Monday, July 18th 2016 - Ryan Harman, Prison Reform Trust

When researching the challenges faced by older people in prison, one of the projects I have seen repeatedly referenced as a beacon of good practice is the Lobster Pot at HMP Leyhill. Having already seen some of the great work that is being done by RECOOP in HMP Erlestoke and HMP Guys Marsh earlier this year, I was therefore delighted when I was invited to visit the project last month.

On arrival at the prison my hosts for the day, Jon and Fatima, met me at the entrance and escorted me to the project. Once inside the Lobster Pot, it would be easy to forget you are in a prison at all. It looks and feels just like a busy day centre you might find in the community. There were men engaging in animated conversations and sociable activities to help pass the time. Others were sitting quietly, engrossed in a newspaper or a book. Some had come to chat with the staff to get advice and reassurances about their current situation. A prisoner rep for the centre was adding an event to the busy timetable of activities and talks that was displayed on the wall for the coming month. I was given the immediate impression that this was a safe, engaging and well valued space.

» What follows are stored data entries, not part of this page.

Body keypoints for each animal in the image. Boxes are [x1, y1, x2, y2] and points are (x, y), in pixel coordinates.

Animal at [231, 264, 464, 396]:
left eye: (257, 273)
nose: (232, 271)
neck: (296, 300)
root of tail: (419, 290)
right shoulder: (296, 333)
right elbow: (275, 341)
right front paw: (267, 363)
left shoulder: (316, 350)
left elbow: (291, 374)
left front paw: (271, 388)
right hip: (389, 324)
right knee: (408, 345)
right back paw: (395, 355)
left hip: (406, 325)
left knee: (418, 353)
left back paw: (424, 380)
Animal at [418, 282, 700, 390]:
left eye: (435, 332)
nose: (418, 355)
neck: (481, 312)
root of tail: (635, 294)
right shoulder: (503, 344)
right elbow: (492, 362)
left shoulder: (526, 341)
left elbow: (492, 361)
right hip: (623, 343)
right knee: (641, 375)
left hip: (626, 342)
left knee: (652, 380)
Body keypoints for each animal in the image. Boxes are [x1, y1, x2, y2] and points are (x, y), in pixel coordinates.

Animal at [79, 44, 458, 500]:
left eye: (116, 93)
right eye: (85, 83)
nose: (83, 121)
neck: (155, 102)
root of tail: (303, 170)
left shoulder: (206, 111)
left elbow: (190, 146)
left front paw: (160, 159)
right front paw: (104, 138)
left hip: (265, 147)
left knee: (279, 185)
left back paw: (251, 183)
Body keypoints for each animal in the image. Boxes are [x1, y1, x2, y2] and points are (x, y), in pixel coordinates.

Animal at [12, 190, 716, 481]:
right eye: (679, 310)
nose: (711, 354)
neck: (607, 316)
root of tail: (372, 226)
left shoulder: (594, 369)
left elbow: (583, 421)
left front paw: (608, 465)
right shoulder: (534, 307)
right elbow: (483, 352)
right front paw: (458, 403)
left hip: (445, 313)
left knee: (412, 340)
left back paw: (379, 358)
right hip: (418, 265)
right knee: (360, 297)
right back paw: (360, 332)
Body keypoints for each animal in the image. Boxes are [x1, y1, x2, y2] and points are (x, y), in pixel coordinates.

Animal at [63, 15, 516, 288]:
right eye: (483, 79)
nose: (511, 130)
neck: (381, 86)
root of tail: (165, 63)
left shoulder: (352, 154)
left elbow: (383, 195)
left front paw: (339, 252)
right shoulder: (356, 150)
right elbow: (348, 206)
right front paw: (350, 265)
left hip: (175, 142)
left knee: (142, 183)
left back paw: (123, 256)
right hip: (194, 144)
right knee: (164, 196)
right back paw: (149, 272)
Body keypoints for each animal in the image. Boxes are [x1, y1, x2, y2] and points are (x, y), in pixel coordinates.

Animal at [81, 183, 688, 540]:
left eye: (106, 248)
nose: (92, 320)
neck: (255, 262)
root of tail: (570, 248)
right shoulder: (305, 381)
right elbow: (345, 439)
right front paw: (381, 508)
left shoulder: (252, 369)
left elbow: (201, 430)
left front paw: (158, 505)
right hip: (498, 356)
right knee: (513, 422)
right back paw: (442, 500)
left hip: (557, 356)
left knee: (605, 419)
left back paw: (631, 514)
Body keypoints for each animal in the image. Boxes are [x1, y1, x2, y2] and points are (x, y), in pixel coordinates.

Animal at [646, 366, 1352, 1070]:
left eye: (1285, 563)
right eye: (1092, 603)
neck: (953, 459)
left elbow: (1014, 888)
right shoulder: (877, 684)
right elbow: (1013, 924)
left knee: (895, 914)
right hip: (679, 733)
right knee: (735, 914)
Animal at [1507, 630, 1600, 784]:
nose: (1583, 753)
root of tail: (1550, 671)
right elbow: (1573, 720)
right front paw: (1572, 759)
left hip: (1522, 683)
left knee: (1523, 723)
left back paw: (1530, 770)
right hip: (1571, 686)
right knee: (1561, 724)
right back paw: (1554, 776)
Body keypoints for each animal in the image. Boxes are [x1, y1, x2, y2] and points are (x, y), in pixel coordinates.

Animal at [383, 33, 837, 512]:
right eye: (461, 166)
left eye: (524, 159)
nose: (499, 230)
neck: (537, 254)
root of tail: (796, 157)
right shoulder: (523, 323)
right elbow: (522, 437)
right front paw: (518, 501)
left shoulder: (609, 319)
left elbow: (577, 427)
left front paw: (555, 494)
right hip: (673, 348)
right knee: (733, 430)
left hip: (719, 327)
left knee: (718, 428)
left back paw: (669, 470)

The biggest asset the Lobster Pot has is its staff. As Jon kindly showed me round the grounds, he stopped to exchange words of encouragement and friendly quips with people we passed, and was beckoned over in the lunch hall and in the workshops by those wanting to share concerns and appreciative words. This rapport meant that it was very easy to find people willing to show me their accommodation and tell me a little of their personal experiences. It was obvious that many of the men have a real sense of trust for the team. This was not just with the case with the older prisoners that the project is aimed at – the team have clearly built strong relationships with prisoners of all ages and with staff throughout the prison. As a result the Lobster Pot feels firmly embedded in the culture and day to day life of the prison as a whole.

My visit was completed with a session arranged at the day centre with a group of service users. As well as being able to explain a little about the Advice and Information service we run at Prison Reform Trust, it was an important chance to speak with members of the fastest growing population within the prison estate. As we discussed some of the challenges that people had experienced throughout their sentences, one fact became abundantly clear – the amount that they relied on projects like the Lobster Pot was enormous, and some were not sure how they would have managed their time there without it.

With such apparent benefits to the population and to the prison in general, we really hope that funding for projects such as The Lobster Pot continue, and that these can be used across the estate as an inspiring example of the support that older prisoners badly need.